I look at him. The man who saved my friend, the man who offered me a sanctuary from the darkness. He is lying to me; I know it in the back of my mind. About Deimos. About safety. But I am tired. I am so, so tired of running.

"What do you need me to do?"

I ask, my voice hollow.

Charles smiles, and for a second, I see the predator behind the mask. He reaches down and finally places his hand over mine, his grip firm and protective.

"Just be the brilliant woman you are, Madeline," he whispers.

"Help me cleanse the records. Help me erase the ghost of my son from this world. And in return, I will give you the life he stole from you."

I nod, turning my gaze back to the monitor. I begin to type, my fingers moving across the keys like a marionette’s. The heavy oak doors close with a soft, expensive click, leaving me alone in the oppressive grandeur of the library. The scent of Charles’s cologne lingers in the air, a phantom reminder of the silk-wrapped threats he just delivered.

I stare at the glass of amber liquid he left me. I don't touch it. Instead, my eyes drift to the corner of the primary monitor. There, hidden behind a spreadsheet of encrypted bank accounts, is a small, flickering window. A live feed from a high-security holding cell.

Deimos sits on the edge of a narrow metal cot. He is wearing a drab, gray jumpsuit that swallows the dangerous silhouette I know so well. He doesn't move. He doesn't pace. He doesn't even seem to breathe. He is like a statue carved from grief and cold stone, his head slightly bowed, his hands resting flat on his knees.

The "Arbiter," the man who rewrote the laws of the city, is now just a silent boy in a concrete box. A lump forms in my throat. I know Charles wasn't telling me the whole truth. I know the "sociopathy" he described is just the trauma he inflicted.

Deimos didn't dissect people; he dissected the corruption of a world that refused to love him. My brain is a frayed wire, sparking with exhaustion and the terror of the Elite. I look at the screen again.

I see the way his shoulders slump, just a fraction of an inch. I remember the warmth of his hand on my face in the morgue, a warmth that wasn't calculated, a warmth that was desperate.

Tears well up in my eyes, blurring the sight of his gray cell into a smear of ash. I press my trembling hand against the cool glass of the monitor, right over his bowed head. I want to scream at him to look up, to show me the fire is still there, to tell me that I haven't completely extinguished the only light he ever had.

But he remains still.

He knows that someone is watching. His silence is his final defense, a refusal to give Charles the satisfaction of seeing him break. I bite my lip to keep from sobbing out loud. I am a prisoner in a palace, and he is a prisoner in a tomb, and we are both being dismantled by the same person.

I turn my gaze back to the files, my vision distorted by the salt in my eyes. I have to keep working. I have to find the safety Charles promised, even if the price is my soul. But every time I click a key, it feels like another brick being added to the wall between us.

I am saving Lucy. I am saving myself.
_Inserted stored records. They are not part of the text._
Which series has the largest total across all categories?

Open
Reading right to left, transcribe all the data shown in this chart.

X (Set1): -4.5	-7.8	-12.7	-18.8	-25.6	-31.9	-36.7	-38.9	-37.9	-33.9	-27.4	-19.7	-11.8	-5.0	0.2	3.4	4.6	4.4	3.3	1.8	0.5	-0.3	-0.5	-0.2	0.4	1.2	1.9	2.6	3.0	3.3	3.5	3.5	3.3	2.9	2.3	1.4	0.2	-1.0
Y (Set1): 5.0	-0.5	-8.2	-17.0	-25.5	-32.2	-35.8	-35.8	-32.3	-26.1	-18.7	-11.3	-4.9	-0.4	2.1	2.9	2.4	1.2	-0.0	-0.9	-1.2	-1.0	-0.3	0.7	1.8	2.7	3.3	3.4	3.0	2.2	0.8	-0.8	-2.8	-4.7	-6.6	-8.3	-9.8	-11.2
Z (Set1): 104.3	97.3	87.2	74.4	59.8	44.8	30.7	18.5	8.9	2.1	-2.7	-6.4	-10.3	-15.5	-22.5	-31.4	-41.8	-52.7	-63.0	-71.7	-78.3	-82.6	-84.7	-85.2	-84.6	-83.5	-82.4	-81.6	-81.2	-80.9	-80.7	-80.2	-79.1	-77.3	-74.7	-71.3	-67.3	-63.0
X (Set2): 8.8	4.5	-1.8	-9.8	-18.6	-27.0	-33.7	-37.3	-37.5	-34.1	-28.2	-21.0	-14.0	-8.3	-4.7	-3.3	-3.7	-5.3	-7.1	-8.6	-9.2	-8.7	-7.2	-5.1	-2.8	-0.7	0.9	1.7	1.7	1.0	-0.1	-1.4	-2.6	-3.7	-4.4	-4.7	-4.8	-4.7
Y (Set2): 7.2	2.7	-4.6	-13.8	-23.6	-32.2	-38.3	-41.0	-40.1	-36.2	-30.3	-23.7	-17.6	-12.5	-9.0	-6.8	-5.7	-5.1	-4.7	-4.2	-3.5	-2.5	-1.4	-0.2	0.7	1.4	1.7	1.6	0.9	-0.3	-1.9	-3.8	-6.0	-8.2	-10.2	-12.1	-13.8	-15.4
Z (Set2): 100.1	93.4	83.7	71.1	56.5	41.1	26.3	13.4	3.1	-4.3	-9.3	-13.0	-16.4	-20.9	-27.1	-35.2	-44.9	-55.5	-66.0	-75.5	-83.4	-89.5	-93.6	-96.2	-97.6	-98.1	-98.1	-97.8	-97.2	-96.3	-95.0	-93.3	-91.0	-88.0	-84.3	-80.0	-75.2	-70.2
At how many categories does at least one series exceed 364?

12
So why does it feel like I am the one who is dying?

I stare at the monitor, my fingers hovering over the keys as the decryption bar flickers one last time. The data waterfall slows, settling into a series of deeply buried system folders. My eyes are heavy, my mind a blurred landscape of guilt and exhaustion.
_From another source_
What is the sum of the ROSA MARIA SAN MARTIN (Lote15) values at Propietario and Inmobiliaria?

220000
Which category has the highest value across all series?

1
But then, a notification pops up in the corner of the screen.

It is an icon I haven't seen before. A plain, black envelope with no sender address, no subject line. It is an anonymous relay, buried three layers deep within Charles’s private administrative server.

My heart stutters.

I click it.

The email is short. It is a logistical confirmation, written in the cold, detached language of a business transaction.

TRANSFERS CONFIRMED.

“Subject Alpha (M.E.) and Subject Beta (L.H.) are currently in phase one stabilization. Full psychological integration expected within 90 days. Upon completion, both assets will be delivered to the Inner Circle for 'private recreation and experimental utility.' Initial bid accepted. Payment held in escrow.”

The room goes ice-cold. The air is sucked out of my lungs as if the library has suddenly lost its atmosphere.